Senin, 19 Oktober 2020, Pusat Pendidikan dan Pelatihan (Pusdiklat) Kemenristek/BRIN bekerjasama dengan PPM Manajemen menyelenggarakan pelatihan dan uji kompetensi Certified Risk Management Officer (CRMO) bagi pegawai di lingkungan Kemenristek/BRIN. Acara diawali dengan pengarahan dari Kepala Pusdiklat, Wisnu S. Soenarso, sekaligus membuka kegiatan. Wisnu menyampaikan bahwa pelaksanaan kegiatan ini ditujukan untuk meningkatkan kompetensi pegawai Kemenristek/BRIN dan memberikan pengakuan kompetensi di bidang manajemen risiko tingkat dasar yang dirancang bagi pegawai yang belum pernah mendapatkan pendidikan manajemen risiko, atau para pemula dalam bidang manajemen risiko/calon risk officer yang akan ditugaskan dalam unit-unit kerja Kemenristek/BRIN. Pada kesempatan pelaksanaan diklat kali ini, kegiatan diikuti oleh 31 orang peserta yang berasal dari unit Inspektorat Utama dan Pusat Pendidikan dan Pelatihan Kemenristek/BRIN.

Acara yang akan dilaksanakan selama 5 hari ini bertujuan untuk meningkatkan kompetensi pegawai terutama dalam menguasai teknik dan proses manajemen risiko secara utuh, rinci, aplikatif dan mandiri, mempunyai cara pandang dan persepsi yang sama di dalam memandang risiko, membedakan ciri-ciri risiko dan kesempatan (opportunity), memahami proses, scope dan kerangka kerja Enterprise Risk Management (ERM), melakukan identifikasi risiko (dengan berbagai metode identifikasi) pada proses bisnisnya masing-masing, memahami cara menentukan kriteria dalam penilaian besaran risiko (Risk Level), mampu melakukan pengukuran bobot risiko pada tataran inherent risk, residual risk, dan mitigation, membuat peta risiko, membuat risk response awal/tanggapan terhadap risiko yang melekat pada aktivitas bisnis prosesnya dan memahami teknik membuat Risk Mitigation Action Plan, melakukan monitoring dan menyajikan pelaporan risiko, dan membuat Risk Register yang informatif.


Sesi Pembelajaran Online

Pelaksanaan kegiatan dilaksanakan dengan metode blended learning yang memadukan sesi klasikal tatap muka (hari pertama dan terakhir) dan sesi tatap muka online.
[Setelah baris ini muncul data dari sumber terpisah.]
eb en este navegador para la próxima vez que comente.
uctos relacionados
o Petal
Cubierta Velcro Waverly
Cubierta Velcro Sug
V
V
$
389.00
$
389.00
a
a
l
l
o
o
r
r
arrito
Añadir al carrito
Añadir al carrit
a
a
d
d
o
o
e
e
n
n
Peserta dibekali oleh materi-materi manajemen risiko yang cukup menarik, juga praktek simulasi dalam mengidentifikasi risiko, penyebab, dampak, pengukuran dan lain-lain.
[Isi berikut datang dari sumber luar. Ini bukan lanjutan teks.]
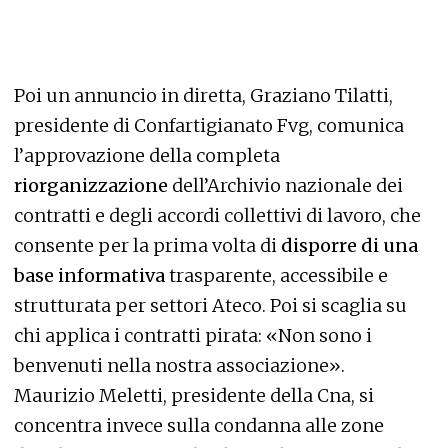
Poi un annuncio in diretta, Graziano Tilatti,
presidente di Confartigianato Fvg, comunica
l’approvazione della completa
riorganizzazione
dell’Archivio nazionale dei
contratti e degli accordi collettivi di lavoro, che
consente per la prima volta di
disporre di una
base informativa
trasparente, accessibile e
strutturata per settori Ateco. Poi si scaglia su
chi applica i contratti pirata: «Non sono i
benvenuti nella nostra associazione».
Maurizio Meletti, presidente della Cna, si
concentra invece sulla condanna alle zone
Sesi Pembelajaran Online (Simulasi Risk Register)

Diharapkan ke depannya pelaksanaan kegiatan ini dapat diikuti oleh seluruh perwakilan dari unit kerja yang ada di Kemenristek/BRIN yang ditugaskan untuk menganalisis manajemen risiko di tempat kerja masing-masing, sehingga diharapkan kegagalan dalam pencapaian tujuan organisasi dapat dihindari karena adanya upaya antisipasi dan mitigasi yang dilakukan dalam manajemen risiko di unit kerja.